My "professional point of view" will be a system -preferably agent-less- that could ping operators via email and provide alert notifications on an IRC channel.
For a few nodes I control / controlled I measured lots of network info such as:
- Network Traffic in / out (b/s) - Network Packets in / out (p/s) -
Network Flows in / out (f/s)
And I always run a local resolver, so DNS info too:
- Query Responses / Second - Query Latency - SERVFAILs / Second
The DNS info was gathered only in one node, as an experiment, since I wasn’t sure whether it could leak information, and only for a limited amount of time.
I share the same concerns with you so I'm not really interested in measuring DNS responses or collecting long-term stats that may leak sensitive information or potentially used to de-anomymize or compromise in any way (in ways that we don't know yet) the Tor network.
From a quick read through on this, it seems there is a case for different tools instead of "one size fits all".
I would divide the functions into three categories and therefore three tools:
1. remote checks of server responsiveness
Most any tool could work here. I'm a long-time fan of sysmon (https://puck.nether.net/sysmon/). It's light, configurable, very modular with clean syntax and provides a good array of checks with email alerts. Most importantly for the stated purposes, no need for a local agent running on the target systems.
2. local system checks
The BSDs do daily/weekly/monthly emails by default, with raid health checks and other tasks available or easily extendable with a little shell scripting.

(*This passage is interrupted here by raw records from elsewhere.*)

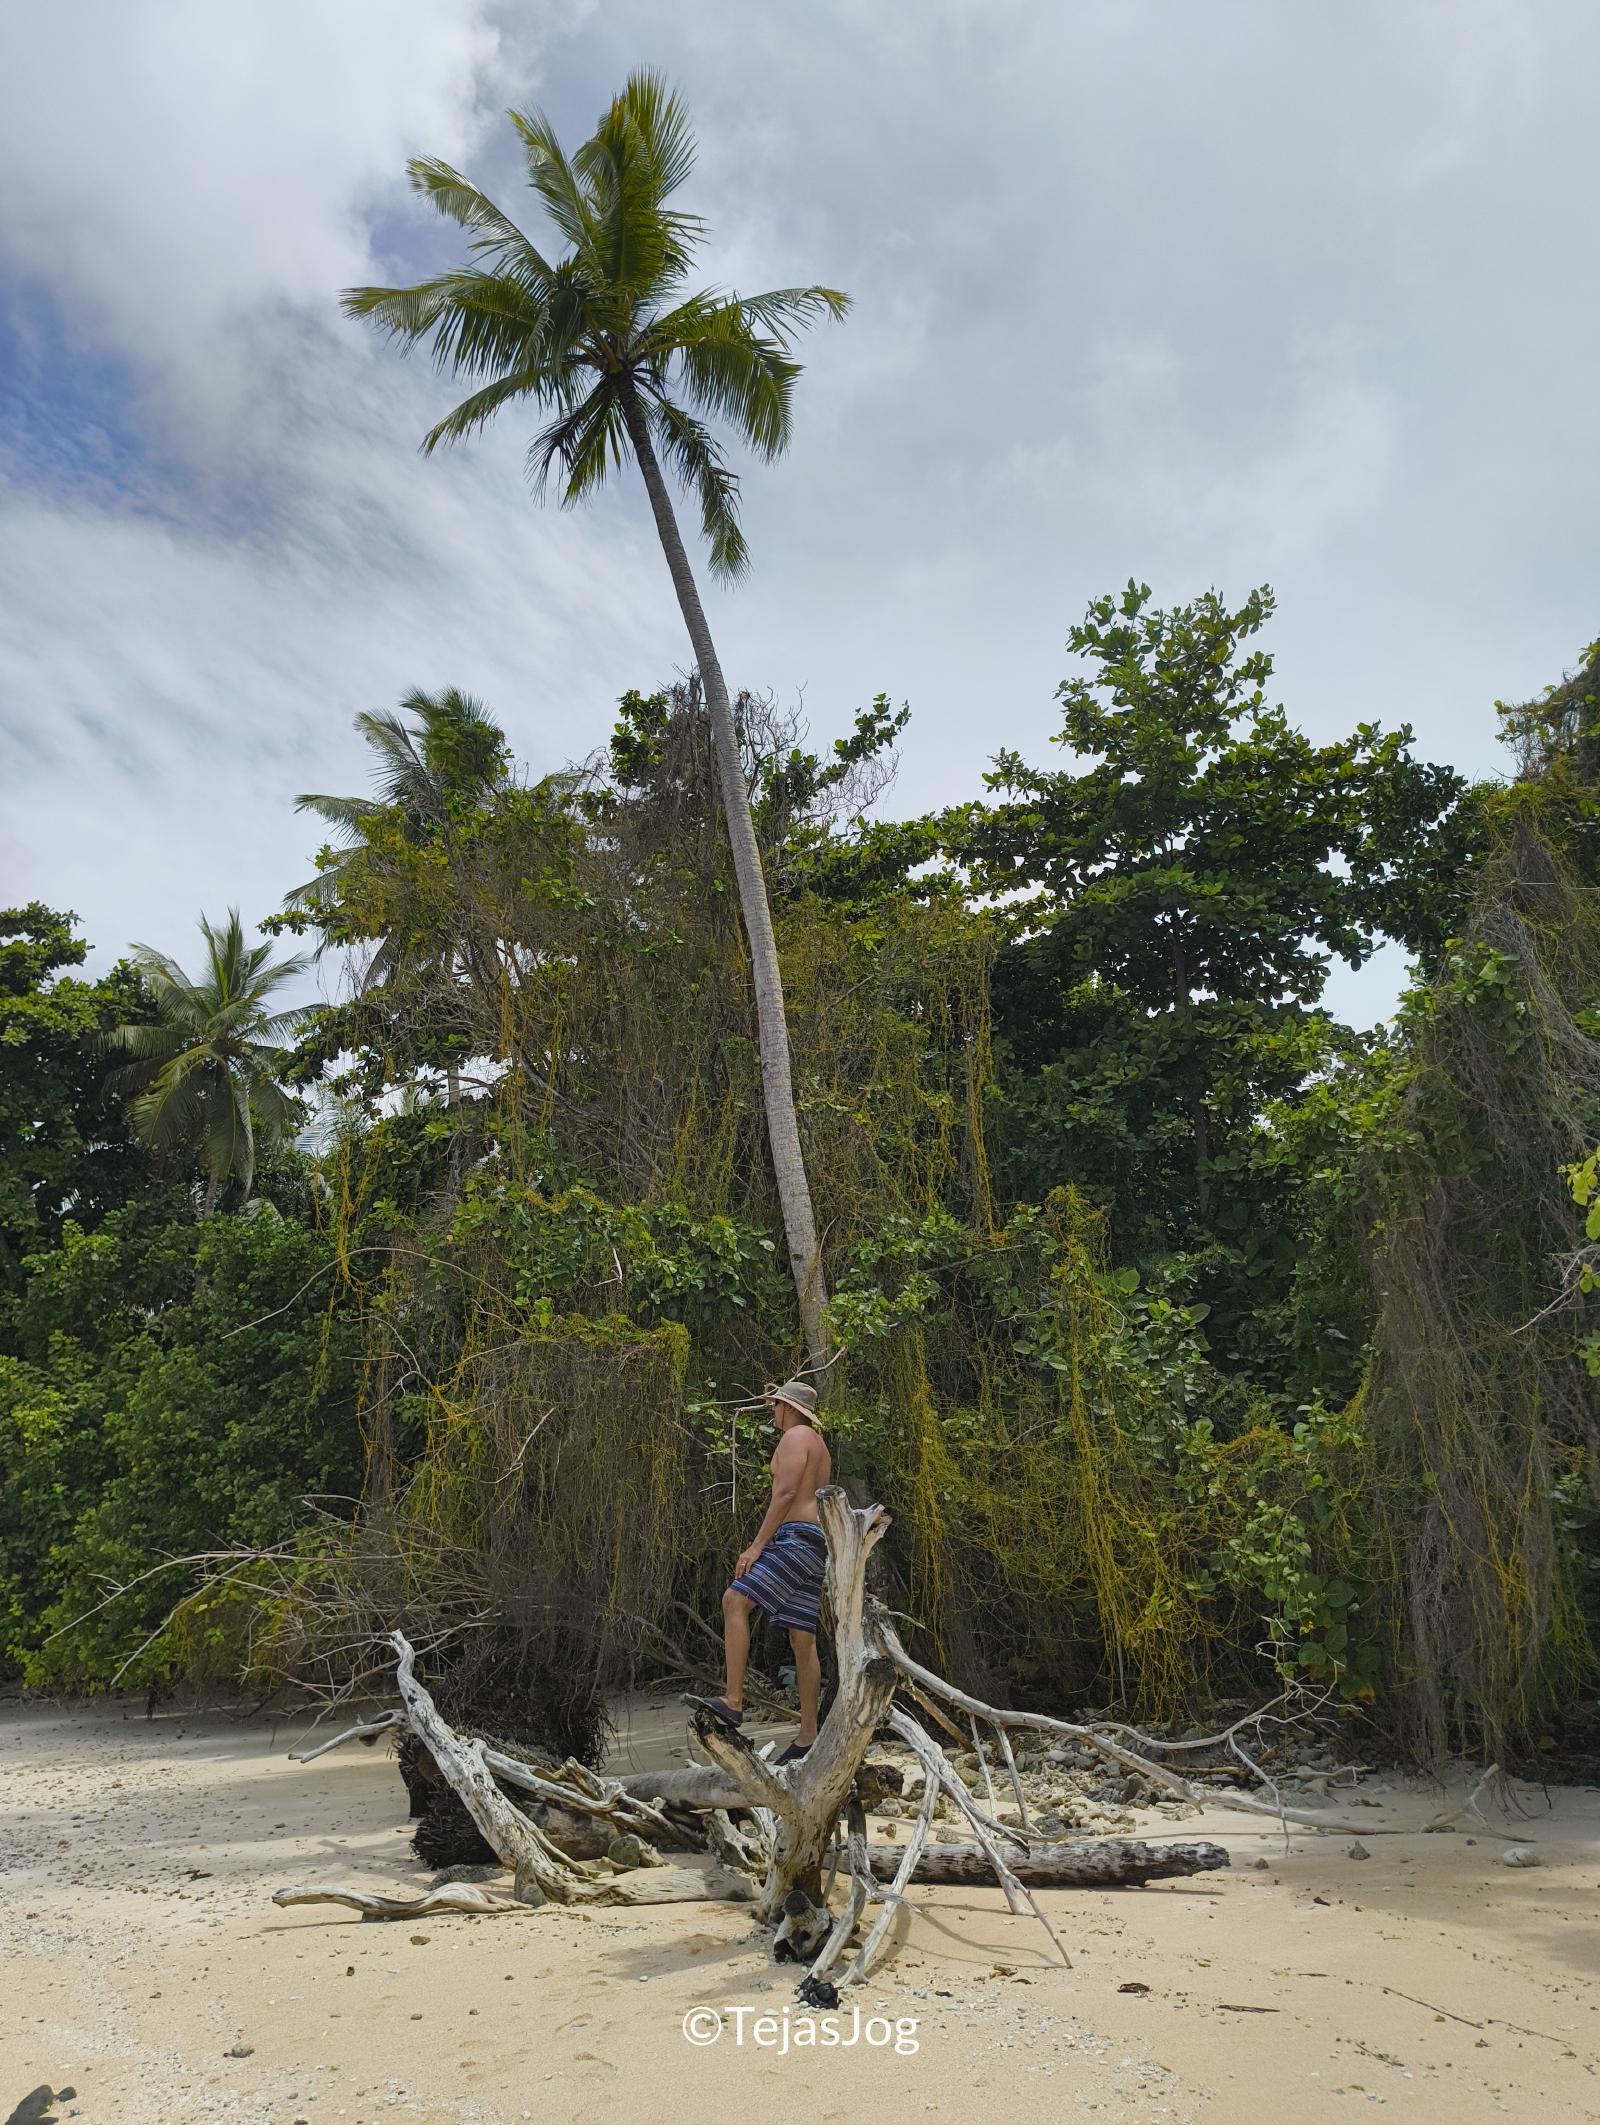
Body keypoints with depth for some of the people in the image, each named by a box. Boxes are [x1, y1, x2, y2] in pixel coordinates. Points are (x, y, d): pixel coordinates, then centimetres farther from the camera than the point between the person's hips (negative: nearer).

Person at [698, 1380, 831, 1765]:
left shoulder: (795, 1437, -5)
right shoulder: (817, 1443, 26)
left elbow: (785, 1495, -16)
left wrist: (757, 1545, -18)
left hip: (796, 1537, -10)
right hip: (812, 1544, 10)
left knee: (734, 1601, -17)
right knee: (802, 1639, 7)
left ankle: (733, 1702, -22)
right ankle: (807, 1737, 8)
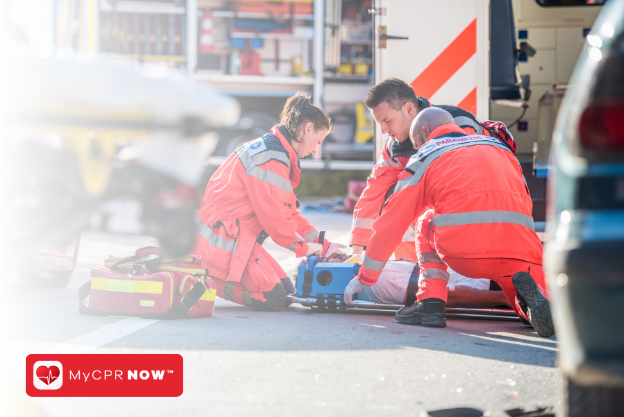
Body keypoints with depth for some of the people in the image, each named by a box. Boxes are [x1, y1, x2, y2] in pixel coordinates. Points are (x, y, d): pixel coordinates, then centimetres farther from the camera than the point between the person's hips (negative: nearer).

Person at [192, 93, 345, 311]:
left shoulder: (268, 149, 18)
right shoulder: (271, 158, -18)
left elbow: (288, 212, 20)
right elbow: (273, 215, -21)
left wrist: (323, 245, 14)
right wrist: (303, 247, -6)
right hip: (222, 238, -11)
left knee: (286, 290, 7)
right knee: (273, 298, -17)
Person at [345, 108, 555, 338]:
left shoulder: (426, 157, 21)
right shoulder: (499, 147, 31)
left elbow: (391, 223, 24)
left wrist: (365, 277, 34)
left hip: (464, 253, -2)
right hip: (520, 252, 2)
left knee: (426, 224, 30)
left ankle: (431, 302, 11)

Or, I think opting for some shell scripts for checking the raid health, etc, would be fine.
This doesn't scale well, obviously, when you're talking about a daily per system. But in that case, the shell script option or config management should work. Think about what you want, ie, "is the raid array dead", and go for it.
3. remote checks of Tor-related statistics
How Tor is operating can be done one of two ways, I'm thinking off the top of my head.
If you want periodic checks about consensus weight, or anything available through Onionoo from https://metrics.torproject.org/onionoo.html with JSON might make sense worked into some email output.
g